Dataset entries

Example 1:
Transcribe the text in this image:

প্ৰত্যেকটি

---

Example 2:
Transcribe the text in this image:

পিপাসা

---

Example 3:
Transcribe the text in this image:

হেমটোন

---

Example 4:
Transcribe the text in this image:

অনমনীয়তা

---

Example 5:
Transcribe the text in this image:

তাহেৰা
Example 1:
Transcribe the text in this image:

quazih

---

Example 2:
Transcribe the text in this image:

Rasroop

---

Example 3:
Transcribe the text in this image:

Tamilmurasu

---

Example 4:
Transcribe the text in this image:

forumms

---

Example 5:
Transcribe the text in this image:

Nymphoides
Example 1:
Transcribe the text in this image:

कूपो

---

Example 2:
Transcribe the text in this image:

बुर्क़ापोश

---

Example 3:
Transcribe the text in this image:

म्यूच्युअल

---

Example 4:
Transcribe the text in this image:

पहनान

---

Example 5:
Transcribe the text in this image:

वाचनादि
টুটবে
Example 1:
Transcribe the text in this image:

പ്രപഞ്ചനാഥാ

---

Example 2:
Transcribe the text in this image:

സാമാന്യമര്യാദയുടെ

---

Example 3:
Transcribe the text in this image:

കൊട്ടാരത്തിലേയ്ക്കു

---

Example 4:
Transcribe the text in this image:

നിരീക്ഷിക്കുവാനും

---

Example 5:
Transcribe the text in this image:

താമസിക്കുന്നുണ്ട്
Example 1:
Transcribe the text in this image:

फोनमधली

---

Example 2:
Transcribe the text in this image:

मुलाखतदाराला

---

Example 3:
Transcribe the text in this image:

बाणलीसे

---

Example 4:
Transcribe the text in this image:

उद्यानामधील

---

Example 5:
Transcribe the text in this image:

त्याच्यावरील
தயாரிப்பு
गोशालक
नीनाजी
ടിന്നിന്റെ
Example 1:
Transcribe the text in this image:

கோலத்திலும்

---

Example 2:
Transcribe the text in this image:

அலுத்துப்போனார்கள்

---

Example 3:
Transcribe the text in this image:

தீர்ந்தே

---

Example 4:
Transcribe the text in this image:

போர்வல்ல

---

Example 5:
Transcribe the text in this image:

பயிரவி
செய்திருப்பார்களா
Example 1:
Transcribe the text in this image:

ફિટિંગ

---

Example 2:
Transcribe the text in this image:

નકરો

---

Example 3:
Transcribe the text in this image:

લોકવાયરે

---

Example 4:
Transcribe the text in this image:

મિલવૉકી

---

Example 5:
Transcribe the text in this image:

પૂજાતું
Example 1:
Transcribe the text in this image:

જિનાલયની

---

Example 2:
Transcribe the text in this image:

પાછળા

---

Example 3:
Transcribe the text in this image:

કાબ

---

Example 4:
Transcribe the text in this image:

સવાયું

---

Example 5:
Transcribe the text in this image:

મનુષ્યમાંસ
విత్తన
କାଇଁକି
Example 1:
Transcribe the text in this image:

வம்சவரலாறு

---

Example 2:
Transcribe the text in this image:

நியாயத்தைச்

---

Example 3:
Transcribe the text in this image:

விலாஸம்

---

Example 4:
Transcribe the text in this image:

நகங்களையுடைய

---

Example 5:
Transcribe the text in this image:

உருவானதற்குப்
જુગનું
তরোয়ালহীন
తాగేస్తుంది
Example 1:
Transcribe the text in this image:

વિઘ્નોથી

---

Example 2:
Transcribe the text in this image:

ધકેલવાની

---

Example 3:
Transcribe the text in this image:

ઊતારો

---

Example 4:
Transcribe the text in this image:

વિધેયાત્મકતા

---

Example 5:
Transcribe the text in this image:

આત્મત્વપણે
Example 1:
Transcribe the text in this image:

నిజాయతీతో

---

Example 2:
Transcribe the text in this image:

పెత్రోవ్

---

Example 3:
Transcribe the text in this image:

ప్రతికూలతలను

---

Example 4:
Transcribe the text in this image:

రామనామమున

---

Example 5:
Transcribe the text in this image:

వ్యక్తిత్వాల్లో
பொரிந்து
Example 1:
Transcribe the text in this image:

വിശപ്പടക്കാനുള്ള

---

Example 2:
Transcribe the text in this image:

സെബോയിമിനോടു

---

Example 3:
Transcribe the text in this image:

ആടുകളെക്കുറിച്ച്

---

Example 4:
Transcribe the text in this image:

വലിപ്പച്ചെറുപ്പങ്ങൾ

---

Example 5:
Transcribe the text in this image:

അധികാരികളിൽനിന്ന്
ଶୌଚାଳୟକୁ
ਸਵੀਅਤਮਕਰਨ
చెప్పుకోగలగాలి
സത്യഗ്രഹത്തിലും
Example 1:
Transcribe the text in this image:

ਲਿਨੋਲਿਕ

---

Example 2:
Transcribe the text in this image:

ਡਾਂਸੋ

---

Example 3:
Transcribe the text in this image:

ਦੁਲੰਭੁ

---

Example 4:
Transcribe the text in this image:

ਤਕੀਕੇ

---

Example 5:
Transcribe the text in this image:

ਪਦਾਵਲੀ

Task requirements
Transcribe the records in full, word for word.

Your solution
Example 1:
Transcribe the text in this image:

প্ৰত্যেকটি

---

Example 2:
Transcribe the text in this image:

পিপাসা

---

Example 3:
Transcribe the text in this image:

হেমটোন

---

Example 4:
Transcribe the text in this image:

অনমনীয়তা

---

Example 5:
Transcribe the text in this image:

তাহেৰা
Example 1:
Transcribe the text in this image:

quazih

---

Example 2:
Transcribe the text in this image:

Rasroop

---

Example 3:
Transcribe the text in this image:

Tamilmurasu

---

Example 4:
Transcribe the text in this image:

forumms

---

Example 5:
Transcribe the text in this image:

Nymphoides
Example 1:
Transcribe the text in this image:

कूपो

---

Example 2:
Transcribe the text in this image:

बुर्क़ापोश

---

Example 3:
Transcribe the text in this image:

म्यूच्युअल

---

Example 4:
Transcribe the text in this image:

पहनान

---

Example 5:
Transcribe the text in this image:

वाचनादि
টুটবে
Example 1:
Transcribe the text in this image:

പ്രപഞ്ചനാഥാ

---

Example 2:
Transcribe the text in this image:

സാമാന്യമര്യാദയുടെ

---

Example 3:
Transcribe the text in this image:

കൊട്ടാരത്തിലേയ്ക്കു

---

Example 4:
Transcribe the text in this image:

നിരീക്ഷിക്കുവാനും

---

Example 5:
Transcribe the text in this image:

താമസിക്കുന്നുണ്ട്
Example 1:
Transcribe the text in this image:

फोनमधली

---

Example 2:
Transcribe the text in this image:

मुलाखतदाराला

---

Example 3:
Transcribe the text in this image:

बाणलीसे

---

Example 4:
Transcribe the text in this image:

उद्यानामधील

---

Example 5:
Transcribe the text in this image:

त्याच्यावरील
தயாரிப்பு
गोशालक
नीनाजी
ടിന്നിന്റെ
Example 1:
Transcribe the text in this image:

கோலத்திலும்

---

Example 2:
Transcribe the text in this image:

அலுத்துப்போனார்கள்

---

Example 3:
Transcribe the text in this image:

தீர்ந்தே

---

Example 4:
Transcribe the text in this image:

போர்வல்ல

---

Example 5:
Transcribe the text in this image:

பயிரவி
செய்திருப்பார்களா
Example 1:
Transcribe the text in this image:

ફિટિંગ

---

Example 2:
Transcribe the text in this image:

નકરો

---

Example 3:
Transcribe the text in this image:

લોકવાયરે

---

Example 4:
Transcribe the text in this image:

મિલવૉકી

---

Example 5:
Transcribe the text in this image:

પૂજાતું
Example 1:
Transcribe the text in this image:

જિનાલયની

---

Example 2:
Transcribe the text in this image:

પાછળા

---

Example 3:
Transcribe the text in this image:

કાબ

---

Example 4:
Transcribe the text in this image:

સવાયું

---

Example 5:
Transcribe the text in this image:

મનુષ્યમાંસ
విత్తన
କାଇଁକି
Example 1:
Transcribe the text in this image:

வம்சவரலாறு

---

Example 2:
Transcribe the text in this image:

நியாயத்தைச்

---

Example 3:
Transcribe the text in this image:

விலாஸம்

---

Example 4:
Transcribe the text in this image:

நகங்களையுடைய

---

Example 5:
Transcribe the text in this image:

உருவானதற்குப்
જુગનું
তরোয়ালহীন
తాగేస్తుంది
Example 1:
Transcribe the text in this image:

વિઘ્નોથી

---

Example 2:
Transcribe the text in this image:

ધકેલવાની

---

Example 3:
Transcribe the text in this image:

ઊતારો

---

Example 4:
Transcribe the text in this image:

વિધેયાત્મકતા

---

Example 5:
Transcribe the text in this image:

આત્મત્વપણે
Example 1:
Transcribe the text in this image:

నిజాయతీతో

---

Example 2:
Transcribe the text in this image:

పెత్రోవ్

---

Example 3:
Transcribe the text in this image:

ప్రతికూలతలను

---

Example 4:
Transcribe the text in this image:

రామనామమున

---

Example 5:
Transcribe the text in this image:

వ్యక్తిత్వాల్లో
பொரிந்து
Example 1:
Transcribe the text in this image:

വിശപ്പടക്കാനുള്ള

---

Example 2:
Transcribe the text in this image:

സെബോയിമിനോടു

---

Example 3:
Transcribe the text in this image:

ആടുകളെക്കുറിച്ച്

---

Example 4:
Transcribe the text in this image:

വലിപ്പച്ചെറുപ്പങ്ങൾ

---

Example 5:
Transcribe the text in this image:

അധികാരികളിൽനിന്ന്
ଶୌଚାଳୟକୁ
ਸਵੀਅਤਮਕਰਨ
చెప్పుకోగలగాలి
സത്യഗ്രഹത്തിലും
Example 1:
Transcribe the text in this image:

ਲਿਨੋਲਿਕ

---

Example 2:
Transcribe the text in this image:

ਡਾਂਸੋ

---

Example 3:
Transcribe the text in this image:

ਦੁਲੰਭੁ

---

Example 4:
Transcribe the text in this image:

ਤਕੀਕੇ

---

Example 5:
Transcribe the text in this image:

ਪਦਾਵਲੀ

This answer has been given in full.